Job item: Reproduce every item below word for word, with no changes.

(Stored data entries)

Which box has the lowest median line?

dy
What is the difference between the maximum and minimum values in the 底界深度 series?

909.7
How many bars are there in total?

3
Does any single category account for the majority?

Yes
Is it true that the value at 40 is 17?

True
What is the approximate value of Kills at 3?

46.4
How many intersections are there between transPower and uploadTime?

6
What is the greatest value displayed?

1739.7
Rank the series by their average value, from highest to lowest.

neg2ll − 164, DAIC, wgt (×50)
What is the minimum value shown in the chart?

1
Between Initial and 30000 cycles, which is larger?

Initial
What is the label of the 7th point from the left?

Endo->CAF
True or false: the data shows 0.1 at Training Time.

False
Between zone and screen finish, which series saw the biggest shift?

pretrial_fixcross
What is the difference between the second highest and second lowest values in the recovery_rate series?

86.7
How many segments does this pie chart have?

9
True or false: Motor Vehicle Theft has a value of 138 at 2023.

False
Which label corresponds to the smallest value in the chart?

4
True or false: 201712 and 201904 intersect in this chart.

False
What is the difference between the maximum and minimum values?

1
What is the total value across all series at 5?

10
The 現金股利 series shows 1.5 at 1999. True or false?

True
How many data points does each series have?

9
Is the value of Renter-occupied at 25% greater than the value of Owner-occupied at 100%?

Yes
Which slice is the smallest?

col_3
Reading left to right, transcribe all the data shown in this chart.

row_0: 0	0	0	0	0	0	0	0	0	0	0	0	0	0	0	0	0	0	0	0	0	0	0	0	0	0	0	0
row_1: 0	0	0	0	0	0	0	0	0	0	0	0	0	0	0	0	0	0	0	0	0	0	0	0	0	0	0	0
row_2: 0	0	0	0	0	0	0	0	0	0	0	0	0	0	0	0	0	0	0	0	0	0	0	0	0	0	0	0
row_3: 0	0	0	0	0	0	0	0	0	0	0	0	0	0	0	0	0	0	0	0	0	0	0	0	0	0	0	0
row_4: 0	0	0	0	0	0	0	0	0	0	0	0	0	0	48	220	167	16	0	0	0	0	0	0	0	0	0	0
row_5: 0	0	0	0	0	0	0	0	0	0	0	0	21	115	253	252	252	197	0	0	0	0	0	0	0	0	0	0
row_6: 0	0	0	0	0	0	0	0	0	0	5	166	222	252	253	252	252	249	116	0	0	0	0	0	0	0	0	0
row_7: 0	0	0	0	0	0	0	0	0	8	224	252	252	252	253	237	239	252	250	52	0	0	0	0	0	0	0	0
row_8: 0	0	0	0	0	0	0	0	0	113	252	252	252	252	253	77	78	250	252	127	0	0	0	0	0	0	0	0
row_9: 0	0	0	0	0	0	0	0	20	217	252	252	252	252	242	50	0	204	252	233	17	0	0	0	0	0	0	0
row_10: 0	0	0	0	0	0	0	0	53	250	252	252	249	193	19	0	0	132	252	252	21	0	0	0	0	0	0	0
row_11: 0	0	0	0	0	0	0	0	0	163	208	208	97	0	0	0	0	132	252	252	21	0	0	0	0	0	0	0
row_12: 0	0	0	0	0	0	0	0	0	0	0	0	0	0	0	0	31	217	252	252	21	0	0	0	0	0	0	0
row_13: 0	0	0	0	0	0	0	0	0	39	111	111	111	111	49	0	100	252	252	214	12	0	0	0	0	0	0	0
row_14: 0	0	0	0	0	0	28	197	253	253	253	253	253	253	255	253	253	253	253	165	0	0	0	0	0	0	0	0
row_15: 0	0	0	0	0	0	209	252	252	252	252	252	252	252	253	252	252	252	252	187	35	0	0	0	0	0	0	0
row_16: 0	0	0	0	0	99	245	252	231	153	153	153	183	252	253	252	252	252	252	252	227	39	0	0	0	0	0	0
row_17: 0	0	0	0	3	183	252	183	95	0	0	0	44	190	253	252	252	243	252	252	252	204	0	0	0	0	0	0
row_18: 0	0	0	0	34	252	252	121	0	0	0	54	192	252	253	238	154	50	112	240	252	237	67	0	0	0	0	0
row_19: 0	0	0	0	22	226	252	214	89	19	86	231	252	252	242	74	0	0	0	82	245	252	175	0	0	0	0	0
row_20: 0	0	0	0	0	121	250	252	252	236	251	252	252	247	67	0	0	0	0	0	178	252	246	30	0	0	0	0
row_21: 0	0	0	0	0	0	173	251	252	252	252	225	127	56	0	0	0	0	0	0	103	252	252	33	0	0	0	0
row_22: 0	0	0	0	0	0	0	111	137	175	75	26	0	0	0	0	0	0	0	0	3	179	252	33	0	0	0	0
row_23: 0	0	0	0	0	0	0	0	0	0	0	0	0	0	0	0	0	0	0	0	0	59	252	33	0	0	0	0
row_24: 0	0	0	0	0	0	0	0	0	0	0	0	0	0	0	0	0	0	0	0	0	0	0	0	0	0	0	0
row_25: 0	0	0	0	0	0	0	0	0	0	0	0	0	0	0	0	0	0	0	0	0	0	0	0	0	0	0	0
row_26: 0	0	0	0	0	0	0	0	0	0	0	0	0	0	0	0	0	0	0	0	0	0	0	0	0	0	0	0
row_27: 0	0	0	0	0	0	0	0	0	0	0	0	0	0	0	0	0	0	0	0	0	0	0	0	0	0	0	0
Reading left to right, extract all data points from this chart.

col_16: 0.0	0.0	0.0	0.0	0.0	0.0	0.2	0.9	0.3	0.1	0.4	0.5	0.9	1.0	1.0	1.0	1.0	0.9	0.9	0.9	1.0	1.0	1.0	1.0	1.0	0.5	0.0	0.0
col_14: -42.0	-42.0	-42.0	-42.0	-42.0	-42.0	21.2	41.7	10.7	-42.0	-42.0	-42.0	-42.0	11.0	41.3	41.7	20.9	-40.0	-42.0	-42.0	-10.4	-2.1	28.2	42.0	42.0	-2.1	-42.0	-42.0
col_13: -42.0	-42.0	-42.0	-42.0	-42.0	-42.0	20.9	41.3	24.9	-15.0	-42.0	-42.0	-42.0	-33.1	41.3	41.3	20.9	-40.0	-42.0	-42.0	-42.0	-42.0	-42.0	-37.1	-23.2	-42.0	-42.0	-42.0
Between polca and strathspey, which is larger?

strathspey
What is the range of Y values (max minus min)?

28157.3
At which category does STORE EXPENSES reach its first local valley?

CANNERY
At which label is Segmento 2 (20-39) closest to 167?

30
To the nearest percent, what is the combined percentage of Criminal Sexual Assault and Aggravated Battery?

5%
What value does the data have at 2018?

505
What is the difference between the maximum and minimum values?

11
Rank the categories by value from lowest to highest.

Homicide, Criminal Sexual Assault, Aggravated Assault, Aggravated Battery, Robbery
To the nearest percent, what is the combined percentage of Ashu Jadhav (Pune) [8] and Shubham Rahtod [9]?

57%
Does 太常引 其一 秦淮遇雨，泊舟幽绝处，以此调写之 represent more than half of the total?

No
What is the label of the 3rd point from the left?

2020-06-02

Expected answer:
Which box has the lowest median line?

dy
What is the difference between the maximum and minimum values in the 底界深度 series?

909.7
How many bars are there in total?

3
Does any single category account for the majority?

Yes
Is it true that the value at 40 is 17?

True
What is the approximate value of Kills at 3?

46.4
How many intersections are there between transPower and uploadTime?

6
What is the greatest value displayed?

1739.7
Rank the series by their average value, from highest to lowest.

neg2ll − 164, DAIC, wgt (×50)
What is the minimum value shown in the chart?

1
Between Initial and 30000 cycles, which is larger?

Initial
What is the label of the 7th point from the left?

Endo->CAF
True or false: the data shows 0.1 at Training Time.

False
Between zone and screen finish, which series saw the biggest shift?

pretrial_fixcross
What is the difference between the second highest and second lowest values in the recovery_rate series?

86.7
How many segments does this pie chart have?

9
True or false: Motor Vehicle Theft has a value of 138 at 2023.

False
Which label corresponds to the smallest value in the chart?

4
True or false: 201712 and 201904 intersect in this chart.

False
What is the difference between the maximum and minimum values?

1
What is the total value across all series at 5?

10
The 現金股利 series shows 1.5 at 1999. True or false?

True
How many data points does each series have?

9
Is the value of Renter-occupied at 25% greater than the value of Owner-occupied at 100%?

Yes
Which slice is the smallest?

col_3
Reading left to right, transcribe all the data shown in this chart.

row_0: 0	0	0	0	0	0	0	0	0	0	0	0	0	0	0	0	0	0	0	0	0	0	0	0	0	0	0	0
row_1: 0	0	0	0	0	0	0	0	0	0	0	0	0	0	0	0	0	0	0	0	0	0	0	0	0	0	0	0
row_2: 0	0	0	0	0	0	0	0	0	0	0	0	0	0	0	0	0	0	0	0	0	0	0	0	0	0	0	0
row_3: 0	0	0	0	0	0	0	0	0	0	0	0	0	0	0	0	0	0	0	0	0	0	0	0	0	0	0	0
row_4: 0	0	0	0	0	0	0	0	0	0	0	0	0	0	48	220	167	16	0	0	0	0	0	0	0	0	0	0
row_5: 0	0	0	0	0	0	0	0	0	0	0	0	21	115	253	252	252	197	0	0	0	0	0	0	0	0	0	0
row_6: 0	0	0	0	0	0	0	0	0	0	5	166	222	252	253	252	252	249	116	0	0	0	0	0	0	0	0	0
row_7: 0	0	0	0	0	0	0	0	0	8	224	252	252	252	253	237	239	252	250	52	0	0	0	0	0	0	0	0
row_8: 0	0	0	0	0	0	0	0	0	113	252	252	252	252	253	77	78	250	252	127	0	0	0	0	0	0	0	0
row_9: 0	0	0	0	0	0	0	0	20	217	252	252	252	252	242	50	0	204	252	233	17	0	0	0	0	0	0	0
row_10: 0	0	0	0	0	0	0	0	53	250	252	252	249	193	19	0	0	132	252	252	21	0	0	0	0	0	0	0
row_11: 0	0	0	0	0	0	0	0	0	163	208	208	97	0	0	0	0	132	252	252	21	0	0	0	0	0	0	0
row_12: 0	0	0	0	0	0	0	0	0	0	0	0	0	0	0	0	31	217	252	252	21	0	0	0	0	0	0	0
row_13: 0	0	0	0	0	0	0	0	0	39	111	111	111	111	49	0	100	252	252	214	12	0	0	0	0	0	0	0
row_14: 0	0	0	0	0	0	28	197	253	253	253	253	253	253	255	253	253	253	253	165	0	0	0	0	0	0	0	0
row_15: 0	0	0	0	0	0	209	252	252	252	252	252	252	252	253	252	252	252	252	187	35	0	0	0	0	0	0	0
row_16: 0	0	0	0	0	99	245	252	231	153	153	153	183	252	253	252	252	252	252	252	227	39	0	0	0	0	0	0
row_17: 0	0	0	0	3	183	252	183	95	0	0	0	44	190	253	252	252	243	252	252	252	204	0	0	0	0	0	0
row_18: 0	0	0	0	34	252	252	121	0	0	0	54	192	252	253	238	154	50	112	240	252	237	67	0	0	0	0	0
row_19: 0	0	0	0	22	226	252	214	89	19	86	231	252	252	242	74	0	0	0	82	245	252	175	0	0	0	0	0
row_20: 0	0	0	0	0	121	250	252	252	236	251	252	252	247	67	0	0	0	0	0	178	252	246	30	0	0	0	0
row_21: 0	0	0	0	0	0	173	251	252	252	252	225	127	56	0	0	0	0	0	0	103	252	252	33	0	0	0	0
row_22: 0	0	0	0	0	0	0	111	137	175	75	26	0	0	0	0	0	0	0	0	3	179	252	33	0	0	0	0
row_23: 0	0	0	0	0	0	0	0	0	0	0	0	0	0	0	0	0	0	0	0	0	59	252	33	0	0	0	0
row_24: 0	0	0	0	0	0	0	0	0	0	0	0	0	0	0	0	0	0	0	0	0	0	0	0	0	0	0	0
row_25: 0	0	0	0	0	0	0	0	0	0	0	0	0	0	0	0	0	0	0	0	0	0	0	0	0	0	0	0
row_26: 0	0	0	0	0	0	0	0	0	0	0	0	0	0	0	0	0	0	0	0	0	0	0	0	0	0	0	0
row_27: 0	0	0	0	0	0	0	0	0	0	0	0	0	0	0	0	0	0	0	0	0	0	0	0	0	0	0	0
Reading left to right, extract all data points from this chart.

col_16: 0.0	0.0	0.0	0.0	0.0	0.0	0.2	0.9	0.3	0.1	0.4	0.5	0.9	1.0	1.0	1.0	1.0	0.9	0.9	0.9	1.0	1.0	1.0	1.0	1.0	0.5	0.0	0.0
col_14: -42.0	-42.0	-42.0	-42.0	-42.0	-42.0	21.2	41.7	10.7	-42.0	-42.0	-42.0	-42.0	11.0	41.3	41.7	20.9	-40.0	-42.0	-42.0	-10.4	-2.1	28.2	42.0	42.0	-2.1	-42.0	-42.0
col_13: -42.0	-42.0	-42.0	-42.0	-42.0	-42.0	20.9	41.3	24.9	-15.0	-42.0	-42.0	-42.0	-33.1	41.3	41.3	20.9	-40.0	-42.0	-42.0	-42.0	-42.0	-42.0	-37.1	-23.2	-42.0	-42.0	-42.0
Between polca and strathspey, which is larger?

strathspey
What is the range of Y values (max minus min)?

28157.3
At which category does STORE EXPENSES reach its first local valley?

CANNERY
At which label is Segmento 2 (20-39) closest to 167?

30
To the nearest percent, what is the combined percentage of Criminal Sexual Assault and Aggravated Battery?

5%
What value does the data have at 2018?

505
What is the difference between the maximum and minimum values?

11
Rank the categories by value from lowest to highest.

Homicide, Criminal Sexual Assault, Aggravated Assault, Aggravated Battery, Robbery
To the nearest percent, what is the combined percentage of Ashu Jadhav (Pune) [8] and Shubham Rahtod [9]?

57%
Does 太常引 其一 秦淮遇雨，泊舟幽绝处，以此调写之 represent more than half of the total?

No
What is the label of the 3rd point from the left?

2020-06-02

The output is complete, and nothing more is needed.